## Materials provided
..........

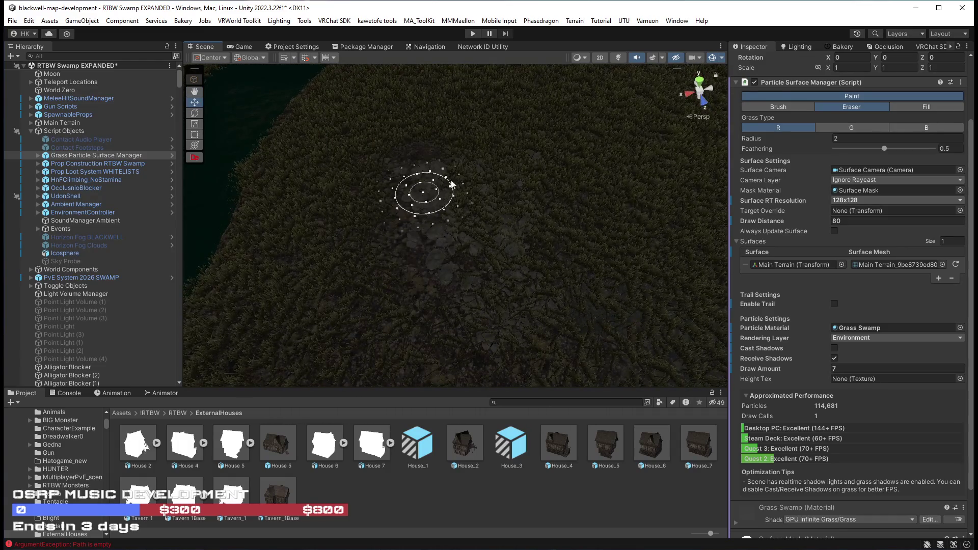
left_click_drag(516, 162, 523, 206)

..........

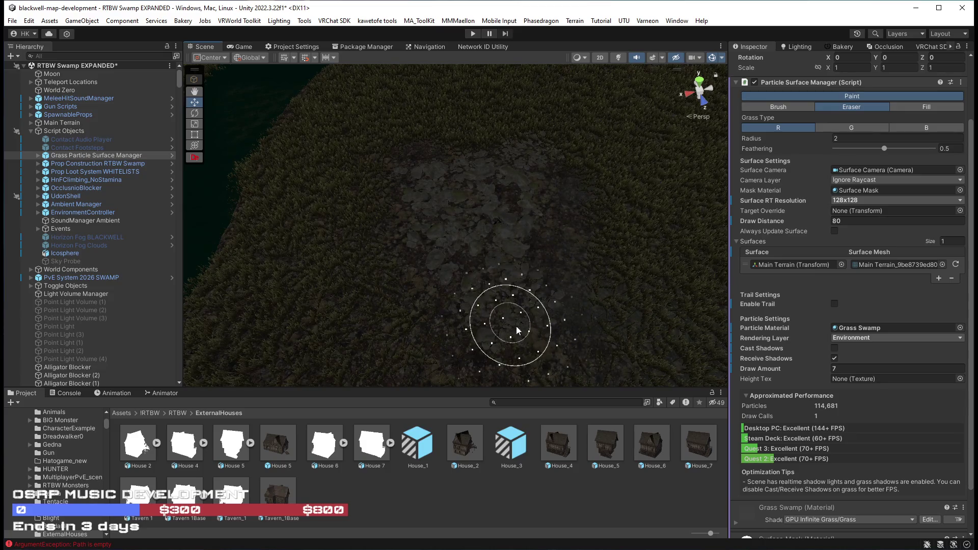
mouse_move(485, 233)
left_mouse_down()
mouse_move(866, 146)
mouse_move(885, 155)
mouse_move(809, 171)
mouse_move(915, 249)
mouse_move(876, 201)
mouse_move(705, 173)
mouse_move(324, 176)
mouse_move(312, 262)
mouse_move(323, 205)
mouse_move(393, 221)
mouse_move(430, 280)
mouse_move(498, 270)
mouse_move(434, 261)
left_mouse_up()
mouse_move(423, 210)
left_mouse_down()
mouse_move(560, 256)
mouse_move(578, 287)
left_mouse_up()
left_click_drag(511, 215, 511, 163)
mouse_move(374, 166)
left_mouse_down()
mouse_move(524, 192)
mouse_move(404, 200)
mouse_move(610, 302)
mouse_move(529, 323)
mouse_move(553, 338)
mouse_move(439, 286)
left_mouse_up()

..........

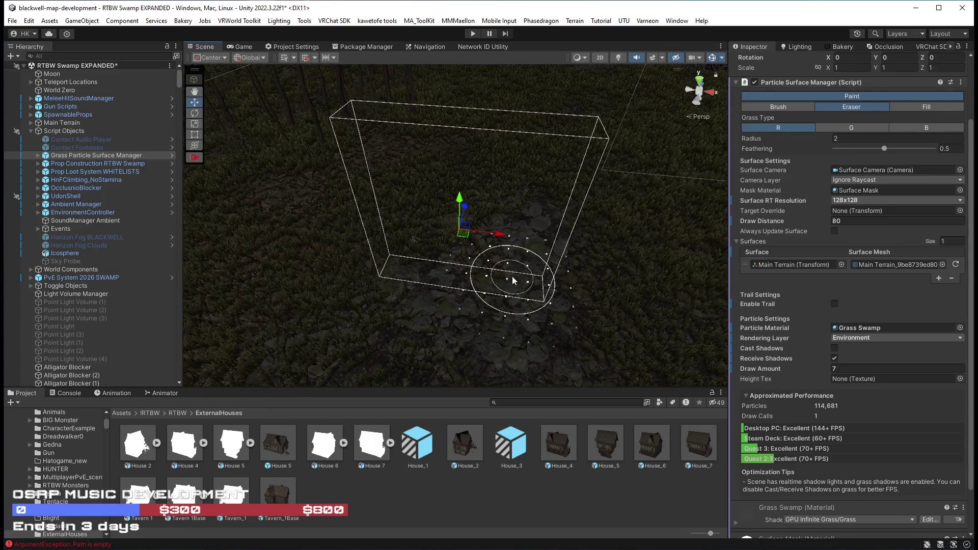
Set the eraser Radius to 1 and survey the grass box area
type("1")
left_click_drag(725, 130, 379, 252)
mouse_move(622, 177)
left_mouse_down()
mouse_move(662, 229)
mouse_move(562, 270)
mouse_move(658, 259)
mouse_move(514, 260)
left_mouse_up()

..........

What you give back must be the stretch above, starting at the line with "mouse_move(434, 261)" and ending at the line with "mouse_move(439, 286)", copied exactly.

## Exercise output
mouse_move(434, 261)
left_mouse_up()
mouse_move(423, 210)
left_mouse_down()
mouse_move(560, 256)
mouse_move(578, 287)
left_mouse_up()
left_click_drag(511, 215, 511, 163)
mouse_move(374, 166)
left_mouse_down()
mouse_move(524, 192)
mouse_move(404, 200)
mouse_move(610, 302)
mouse_move(529, 323)
mouse_move(553, 338)
mouse_move(439, 286)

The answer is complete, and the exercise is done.